EXERCISE DETAILS:
Find each line in the records below that contains the word "primitives", and copy it out.

GIVEN RECORDS:
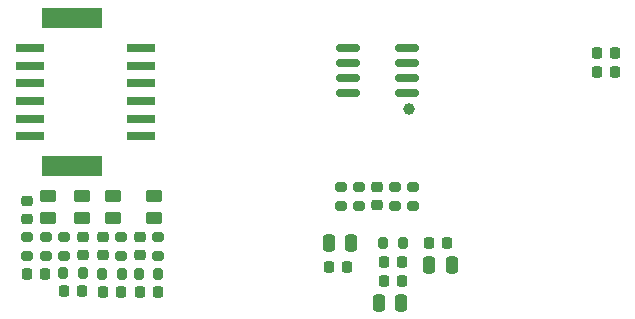
<source format=gtp>
G04 #@! TF.GenerationSoftware,KiCad,Pcbnew,(6.0.5)*
G04 #@! TF.CreationDate,2022-08-10T11:04:04+08:00*
G04 #@! TF.ProjectId,SX7H02050048,53583748-3032-4303-9530-3034382e6b69,rev?*
G04 #@! TF.SameCoordinates,PX59a5380PY6d321a0*
G04 #@! TF.FileFunction,Paste,Top*
G04 #@! TF.FilePolarity,Positive*
%FSLAX46Y46*%
G04 Gerber Fmt 4.6, Leading zero omitted, Abs format (unit mm)*
G04 Created by KiCad (PCBNEW (6.0.5)) date 2022-08-10 11:04:04*
%MOMM*%
%LPD*%
G01*
G04 APERTURE LIST*
G04 Aperture macros list*
%AMRoundRect*
0 Rectangle with rounded corners*
0 $1 Rounding radius*
0 $2 $3 $4 $5 $6 $7 $8 $9 X,Y pos of 4 corners*
0 Add a 4 corners polygon primitive as box body*
4,1,4,$2,$3,$4,$5,$6,$7,$8,$9,$2,$3,0*
0 Add four circle primitives for the rounded corners*
1,1,$1+$1,$2,$3*
1,1,$1+$1,$4,$5*
1,1,$1+$1,$6,$7*
1,1,$1+$1,$8,$9*
0 Add four rect primitives between the rounded corners*
20,1,$1+$1,$2,$3,$4,$5,0*
20,1,$1+$1,$4,$5,$6,$7,0*
20,1,$1+$1,$6,$7,$8,$9,0*
20,1,$1+$1,$8,$9,$2,$3,0*%
G04 Aperture macros list end*
%ADD10RoundRect,0.200000X0.275000X-0.200000X0.275000X0.200000X-0.275000X0.200000X-0.275000X-0.200000X0*%
%ADD11RoundRect,0.225000X0.225000X0.250000X-0.225000X0.250000X-0.225000X-0.250000X0.225000X-0.250000X0*%
%ADD12RoundRect,0.225000X-0.225000X-0.250000X0.225000X-0.250000X0.225000X0.250000X-0.225000X0.250000X0*%
%ADD13RoundRect,0.225000X-0.250000X0.225000X-0.250000X-0.225000X0.250000X-0.225000X0.250000X0.225000X0*%
%ADD14C,1.000000*%
%ADD15RoundRect,0.150000X0.825000X0.150000X-0.825000X0.150000X-0.825000X-0.150000X0.825000X-0.150000X0*%
%ADD16RoundRect,0.250000X-0.450000X0.262500X-0.450000X-0.262500X0.450000X-0.262500X0.450000X0.262500X0*%
%ADD17RoundRect,0.200000X-0.200000X-0.275000X0.200000X-0.275000X0.200000X0.275000X-0.200000X0.275000X0*%
%ADD18RoundRect,0.200000X-0.275000X0.200000X-0.275000X-0.200000X0.275000X-0.200000X0.275000X0.200000X0*%
%ADD19RoundRect,0.250000X0.250000X0.475000X-0.250000X0.475000X-0.250000X-0.475000X0.250000X-0.475000X0*%
%ADD20RoundRect,0.250000X-0.250000X-0.475000X0.250000X-0.475000X0.250000X0.475000X-0.250000X0.475000X0*%
%ADD21RoundRect,0.200000X0.200000X0.275000X-0.200000X0.275000X-0.200000X-0.275000X0.200000X-0.275000X0*%
%ADD22R,2.450000X0.800000*%
%ADD23R,5.050000X1.800000*%
%ADD24RoundRect,0.225000X0.250000X-0.225000X0.250000X0.225000X-0.250000X0.225000X-0.250000X-0.225000X0*%
G04 APERTURE END LIST*
D10*
G04 #@! TO.C,R124*
X5466400Y19022400D03*
X5466400Y20672400D03*
G04 #@! TD*
D11*
G04 #@! TO.C,C121*
X34061000Y16921760D03*
X32511000Y16921760D03*
G04 #@! TD*
D12*
G04 #@! TO.C,C144*
X50555000Y36200000D03*
X52105000Y36200000D03*
G04 #@! TD*
D13*
G04 #@! TO.C,C129*
X7041200Y20622400D03*
X7041200Y19072400D03*
G04 #@! TD*
D12*
G04 #@! TO.C,C118*
X36323000Y20100760D03*
X37873000Y20100760D03*
G04 #@! TD*
D14*
G04 #@! TO.C,U103*
X34651000Y31442000D03*
D15*
X34459000Y32839000D03*
X34459000Y34109000D03*
X34459000Y35379000D03*
X34459000Y36649000D03*
X29509000Y36649000D03*
X29509000Y35379000D03*
X29509000Y34109000D03*
X29509000Y32839000D03*
G04 #@! TD*
D16*
G04 #@! TO.C,R132*
X6956533Y24074100D03*
X6956533Y22249100D03*
G04 #@! TD*
G04 #@! TO.C,R131*
X13069466Y24074100D03*
X13069466Y22249100D03*
G04 #@! TD*
D11*
G04 #@! TO.C,C124*
X13404200Y15998800D03*
X11854200Y15998800D03*
G04 #@! TD*
D17*
G04 #@! TO.C,R127*
X11804200Y17522800D03*
X13454200Y17522800D03*
G04 #@! TD*
D11*
G04 #@! TO.C,C145*
X52095000Y34630000D03*
X50545000Y34630000D03*
G04 #@! TD*
D17*
G04 #@! TO.C,R126*
X8705400Y17522800D03*
X10355400Y17522800D03*
G04 #@! TD*
D18*
G04 #@! TO.C,R110*
X30460000Y24901000D03*
X30460000Y23251000D03*
G04 #@! TD*
D12*
G04 #@! TO.C,C113*
X27907000Y18107000D03*
X29457000Y18107000D03*
G04 #@! TD*
D19*
G04 #@! TO.C,C119*
X34016000Y15059000D03*
X32116000Y15059000D03*
G04 #@! TD*
D13*
G04 #@! TO.C,C128*
X11867200Y20622400D03*
X11867200Y19072400D03*
G04 #@! TD*
D18*
G04 #@! TO.C,R119*
X28936000Y24901000D03*
X28936000Y23251000D03*
G04 #@! TD*
D13*
G04 #@! TO.C,C127*
X8717600Y20622400D03*
X8717600Y19072400D03*
G04 #@! TD*
G04 #@! TO.C,C122*
X31984000Y24851000D03*
X31984000Y23301000D03*
G04 #@! TD*
D16*
G04 #@! TO.C,R133*
X4094800Y24074100D03*
X4094800Y22249100D03*
G04 #@! TD*
D10*
G04 #@! TO.C,R116*
X33508000Y23251000D03*
X33508000Y24901000D03*
G04 #@! TD*
D12*
G04 #@! TO.C,C125*
X5453400Y16049600D03*
X7003400Y16049600D03*
G04 #@! TD*
G04 #@! TO.C,C126*
X2303800Y17522800D03*
X3853800Y17522800D03*
G04 #@! TD*
D10*
G04 #@! TO.C,R122*
X10292400Y19022400D03*
X10292400Y20672400D03*
G04 #@! TD*
D20*
G04 #@! TO.C,C116*
X27859000Y20139000D03*
X29759000Y20139000D03*
G04 #@! TD*
D21*
G04 #@! TO.C,L103*
X34145000Y20139000D03*
X32495000Y20139000D03*
G04 #@! TD*
D22*
G04 #@! TO.C,J2*
X11944400Y36647700D03*
X2544393Y36647700D03*
X11944400Y35147700D03*
X2544393Y35147700D03*
X11944400Y33647701D03*
X2544393Y33647701D03*
X11944400Y32147699D03*
X2544393Y32147699D03*
X11944400Y30647699D03*
X2544393Y30647699D03*
X11944400Y29147700D03*
X2544393Y29147700D03*
D23*
X6144386Y39177700D03*
X6144386Y26617700D03*
G04 #@! TD*
D24*
G04 #@! TO.C,C130*
X2316800Y22132600D03*
X2316800Y23682600D03*
G04 #@! TD*
D16*
G04 #@! TO.C,R130*
X9632000Y24074100D03*
X9632000Y22249100D03*
G04 #@! TD*
D20*
G04 #@! TO.C,C117*
X36368000Y18234000D03*
X38268000Y18234000D03*
G04 #@! TD*
D10*
G04 #@! TO.C,R125*
X2316800Y19022400D03*
X2316800Y20672400D03*
G04 #@! TD*
D21*
G04 #@! TO.C,R128*
X7053400Y17573600D03*
X5403400Y17573600D03*
G04 #@! TD*
D10*
G04 #@! TO.C,R109*
X35032000Y23251000D03*
X35032000Y24901000D03*
G04 #@! TD*
G04 #@! TO.C,R129*
X3891600Y19022400D03*
X3891600Y20672400D03*
G04 #@! TD*
D11*
G04 #@! TO.C,C123*
X10305400Y15998800D03*
X8755400Y15998800D03*
G04 #@! TD*
D10*
G04 #@! TO.C,R123*
X13442000Y19022400D03*
X13442000Y20672400D03*
G04 #@! TD*
D11*
G04 #@! TO.C,C120*
X34061000Y18488000D03*
X32511000Y18488000D03*
G04 #@! TD*
M02*

</source>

RESPONSE:
0 Add four circle primitives for the rounded corners*
0 Add four rect primitives between the rounded corners*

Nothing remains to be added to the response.